Für den dritten Teil unserer Multimedia-Reportage zum Herbst ’89 erzählt uns Peter Noack aus Riesa von seiner Liebe zu einem Automobil "Made in GDR".
Damals ... Von einem, der den Trabi liebt
In den letzten Jahren hat sich der Trabi von der Rennpappe zum Kultauto und Sammlerstück gemausert. Peter Noack kaufte seinen ersten Trabant erst nach der Wende, als die DDR-Autos niemand mehr haben wollte. Heute verfügt er über eine beachtliche Sammlung, die er gerne ausfährt.
Baujahr 1989
Baujahr 1989
Peter Noack und seine Liebe zum Trabi
Frage: Wie verdoppelt man den Wert eines Trabi? Antwort: Indem man ihn volltankt! Und wie vervierfacht man ihn? Indem man eine Banane auf den Rücksitz legt. Witze über den Trabant, diesen Kleinwagen, der sinnbildlich für die Motorisierung der DDR-Bürgerschaft steht, tun manchmal ganz schön weh. Nicht nur, weil sie überspitzt den Nagel auf den Kopf treffen – sank der Wert eines Trabis nach der Wende doch rapide – sondern auch, weil er mit seinem Zweitaktröhren wie kein anderes Auto nach Ost-Nostalgie klingt.
Peter Noack liebt das blechernde Dröhnen, das
seine Trabi-Limousine
von sich gibt. Dabei schaffte sich der Filmproduzent und Schauspieler aus Riesa seinen ersten Wagen erst kurz nach der Wende an. Nicht, weil er keinen gewollt hätte – sondern weil ihm die Wartezeiten schlicht zu lang waren. Rund 14 Jahre hätte er auf ein Fahrzeug warten müssen.
So kam es, dass der heute 61-Jährige erst 1990 für 400 Mark in einer Autowerkstatt in Freiberg seinen ersten Trabant erwarb – einen 601’er mit hellgrünen Dach und Sechs-Volt-Bordnetz.
Dass zu der Zeit viele Menschen aus den neuen Bundesländern ihre Ost-Autos los wurden und gegen schnellere West-Wagen eintauschten, war ihm egal. „Der fuhr ja noch“, sagt er pragmatisch. Die neue Unbeliebtheit des Trabants habe für ihn außerdem den Vorteil gehabt, dass er Ersatzteile kostenlos über Freunde erhalten habe.„Die ersten Jahre kam ich so problemlos über die Runden“, erzählt er lachend.

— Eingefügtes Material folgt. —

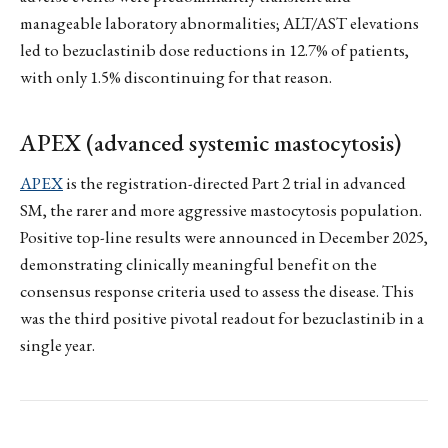
manageable laboratory abnormalities; ALT/AST elevations
led to bezuclastinib dose reductions in 12.7% of patients,
with only 1.5% discontinuing for that reason.
APEX (advanced systemic mastocytosis)
APEX
is the registration-directed Part 2 trial in advanced
SM, the rarer and more aggressive mastocytosis population.
Positive top-line results were announced in December 2025,
demonstrating clinically meaningful benefit on the
consensus response criteria used to assess the disease. This
was the third positive pivotal readout for bezuclastinib in a
single year.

Wertverlust nach der Wende: Neuer Trabi günstiger als Reparatur
Drohten Reparaturen mehr als 500 Mark zu kosten, tauschte er einfach das Auto aus – manchmal alle zwei Jahre, sobald die Hauptuntersuchung anstand. Nur einmal ging er fremd: 2010 schaffte er sich einen gebrauchten Astra Caravan an, der bereits 300.000 Kilometer hinter sich hatte. „Fuhr wunderbar“, sagt Noack. Der Wagen rostete aber so stark, dass er nach einem abgelehnten TÜV auf dem Schrottplatz eines Freundes buchstäblich zusammenbrach.

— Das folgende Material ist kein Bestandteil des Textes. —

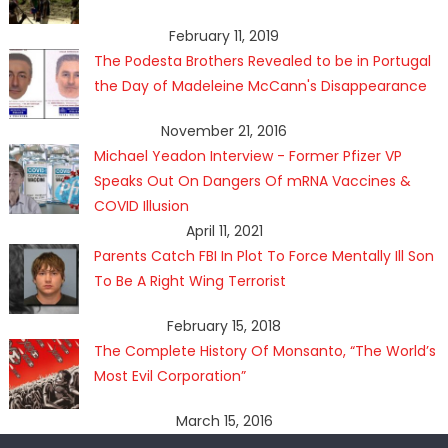
February 11, 2019
The Podesta Brothers Revealed to be in Portugal
the Day of Madeleine McCann's Disappearance
November 21, 2016
Michael Yeadon Interview - Former Pfizer VP
Speaks Out On Dangers Of mRNA Vaccines &
COVID Illusion
April 11, 2021
Parents Catch FBI In Plot To Force Mentally Ill Son
To Be A Right Wing Terrorist
February 15, 2018
The Complete History Of Monsanto, “The World’s
Most Evil Corporation”
March 15, 2016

In der Hinterhand hatte Noack zu der Zeit schon, natürlich, einen Trabant, Baujahr '89. Noch heute fährt er die Limousine, die in diesem Jahr das Oldtimeralter erreicht hat.
Das neue H-Kennzeichnen ermöglicht ihm auch Umweltzonen wie in Leipzig oder Halle zu befahren, was ihm etwa ermöglichen würde, dort an Festen, Umzügen oder Oldtimertreffen teilzunehmen. Erstmal jedoch stand für Peter Noack der Trabi-Treff in Glaubitz am 12. Mai an. Dort kam er mit anderen Trabifans aus der Region zusammen, um zu fachsimpeln und auszufahren. Für einige Autos ist das eine der seltenen Gelegenheiten, zu denen sie überhaupt noch aus der Garage geholt werden.

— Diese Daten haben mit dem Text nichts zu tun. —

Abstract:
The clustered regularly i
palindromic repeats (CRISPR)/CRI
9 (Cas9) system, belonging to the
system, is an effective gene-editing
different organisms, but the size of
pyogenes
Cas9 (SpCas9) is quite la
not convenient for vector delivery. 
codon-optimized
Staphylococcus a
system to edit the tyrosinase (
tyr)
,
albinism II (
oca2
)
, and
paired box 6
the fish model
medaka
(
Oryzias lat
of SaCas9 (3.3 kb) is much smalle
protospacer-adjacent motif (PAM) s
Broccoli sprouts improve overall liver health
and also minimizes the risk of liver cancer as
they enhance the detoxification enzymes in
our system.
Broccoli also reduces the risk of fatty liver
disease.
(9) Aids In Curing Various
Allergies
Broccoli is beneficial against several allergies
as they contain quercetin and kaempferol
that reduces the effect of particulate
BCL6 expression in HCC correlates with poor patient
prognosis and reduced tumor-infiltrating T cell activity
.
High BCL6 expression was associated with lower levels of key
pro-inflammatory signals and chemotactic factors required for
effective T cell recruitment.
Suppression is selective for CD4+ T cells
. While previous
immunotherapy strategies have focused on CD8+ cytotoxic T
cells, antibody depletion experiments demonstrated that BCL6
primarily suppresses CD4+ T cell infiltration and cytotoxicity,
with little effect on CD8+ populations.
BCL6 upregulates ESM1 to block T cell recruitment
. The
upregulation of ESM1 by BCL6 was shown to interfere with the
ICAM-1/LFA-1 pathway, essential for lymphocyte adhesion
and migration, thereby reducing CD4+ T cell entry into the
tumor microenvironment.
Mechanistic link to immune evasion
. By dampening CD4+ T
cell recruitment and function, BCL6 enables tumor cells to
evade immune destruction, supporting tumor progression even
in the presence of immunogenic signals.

Trabi hat sich zum DDR-Kultauto gemausert
Peter Noacks Trabi dagegen ist für ihn ein Alltagsauto. „Für die 20 bis 30 Kilometer, die ich jeden Tag durch die Orte fahre, ist das wunderbar“, sagt er. Für den seltenen Fall, dass er längere Strecken über die Autobahn zurücklegen muss, greift er auf einen Leihwagen zurück. „Früher zu DDR-Zeiten gab es so viele Schlaglöcher, dass man eh langsam fahren müsste. Heute könnte ich mit meinem Trabi höchstens noch auf dem Standstreifen fahren, um die anderen Autofahrer nicht zu stören“, meint Noack.
Über ein schnelleres Auto denkt er trotzdem nicht nach, stattdessen hat er sich inzwischen eine rechte Trabantsammlung angelegt. Neben seiner Limousine, besitzt er noch einen gletscherblauen Trabant Universal und zwei Kübel.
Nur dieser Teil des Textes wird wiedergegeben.